NSI-566 human neural stem cells were implanted adjacent to the stroke lesion in nine subjects at doses up to 72 million cells per subject, and subjects were followed for 24 months. Cells appeared to survive long-term, and patients in the single-arm trial showed improvements in motor function following cell transplantation. This indicates the procedure is safe and may have potential to provide benefit to patients with motor deficits from stroke.
Strokes are a major cause of prolonged neurological disability worldwide, particularly in China and other Asian countries. No effective therapies currently exist that will reverse it. Several different cell types have been proposed and tested in preclinical models and clinical trials to treat neurological conditions, but few have shown significant properties to differentiate into genuine brain cells or the capability to integrate into central nervous system tissue.
One cell type that has been exhibiting some success is the NSI-566 cell line from Neuralstem, Inc. NSI-566 is an epigenetically expanded line of primary human neural stem cells isolated from a single fetal spinal cord tissue. Ongoing clinical trials in the U.S. for treating amyotrophic lateral sclerosis and spinal cord injury have provided evidence that NSI-566 can survive in patients for at least 2.5 years and may have the potential to provide clinical benefit. To date, there have been no major side effects reported.

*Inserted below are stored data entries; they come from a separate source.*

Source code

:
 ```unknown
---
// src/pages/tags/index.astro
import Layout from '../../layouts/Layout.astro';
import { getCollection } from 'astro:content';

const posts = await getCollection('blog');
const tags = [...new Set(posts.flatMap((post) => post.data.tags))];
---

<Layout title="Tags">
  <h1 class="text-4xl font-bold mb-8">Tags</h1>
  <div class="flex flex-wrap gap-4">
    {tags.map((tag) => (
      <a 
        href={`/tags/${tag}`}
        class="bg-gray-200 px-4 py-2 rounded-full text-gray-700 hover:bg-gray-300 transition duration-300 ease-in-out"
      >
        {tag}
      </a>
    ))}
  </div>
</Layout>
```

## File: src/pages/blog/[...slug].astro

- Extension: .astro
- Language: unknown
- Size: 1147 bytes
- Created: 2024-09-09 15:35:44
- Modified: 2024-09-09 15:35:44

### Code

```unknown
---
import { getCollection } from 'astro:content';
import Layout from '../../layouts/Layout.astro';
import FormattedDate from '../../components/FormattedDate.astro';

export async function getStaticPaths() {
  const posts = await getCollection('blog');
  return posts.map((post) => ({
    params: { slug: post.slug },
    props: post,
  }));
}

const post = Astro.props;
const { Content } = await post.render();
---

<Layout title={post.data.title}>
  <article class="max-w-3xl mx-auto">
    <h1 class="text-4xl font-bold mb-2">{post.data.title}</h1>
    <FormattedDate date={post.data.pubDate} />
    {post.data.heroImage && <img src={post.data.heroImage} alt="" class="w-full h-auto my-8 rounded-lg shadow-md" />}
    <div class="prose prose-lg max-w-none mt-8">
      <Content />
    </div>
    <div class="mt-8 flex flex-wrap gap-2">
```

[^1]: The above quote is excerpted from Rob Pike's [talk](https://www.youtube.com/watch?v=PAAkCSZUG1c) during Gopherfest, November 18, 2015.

That information prompted the research team – led by Karl K. Johe, Ph.D., of Neuralstem, and Ruxiang Xu, M.D., of the Affiliated BaYi Brain Hospital, of Army General Hospital of PLA in Beijing — to ponder whether NSI-566 might help stroke patients, too.
“To the best of our knowledge, this is the first study to assess the feasibility and safety of transplanting non-immortalized human neural stem cells into stroke brain in chronic stage. Another objective was to determine the maximum tolerated dose into the peri-infarct sites in these patients,” Dr. Johe said.
Nine men and women between the ages of 30 and 65 were selected for the study. All had some level of hemiparesis due to stroke. Eight experienced moderate impairment (they required some help but were able to walk without assistance), while the ninth was moderately severe (unable to walk without assistance and could not self-care). Subjects were given NSI-566 between five and 24 months after the time of stroke.
The patients were divided into three equal groups, with each group administered a different dose of the stem cell line. The patients were then followed for 24 months.
“At the end of that period, we saw that transplantation of the NSI-566 cells was being well tolerated and it suggested preliminary clinical benefits. Results from imaging studies indicate new neural tissue formation in the stem cell implantation area of all nine patients,” noted Dr. Xu.
Dr. Johe added, “The results suggest that grafted NSI-566 continue to survive in the stroke lesion long after cessation of immunosuppressant, and that the potential clinical effects persist throughout the 24-month observation period. Although this was a small, one-arm study of feasibility, the results are encouraging to warrant further studies,” he concluded.
“With strokes as a major cause of neurological disability and no therapies available to fully reverse their effects, this pilot study of a cell-based therapy is promising,” said Anthony Atala, M.D., Editor-in-Chief ofSTEM CELLS Translational Medicine and director of the Wake Forest Institute for Regenerative Medicine. “In this study, the therapy doses were well tolerated by the patients who all showed improvement in their condition. Larger clinical studies will be welcomed to further verify the safety and efficacy of this treatment.”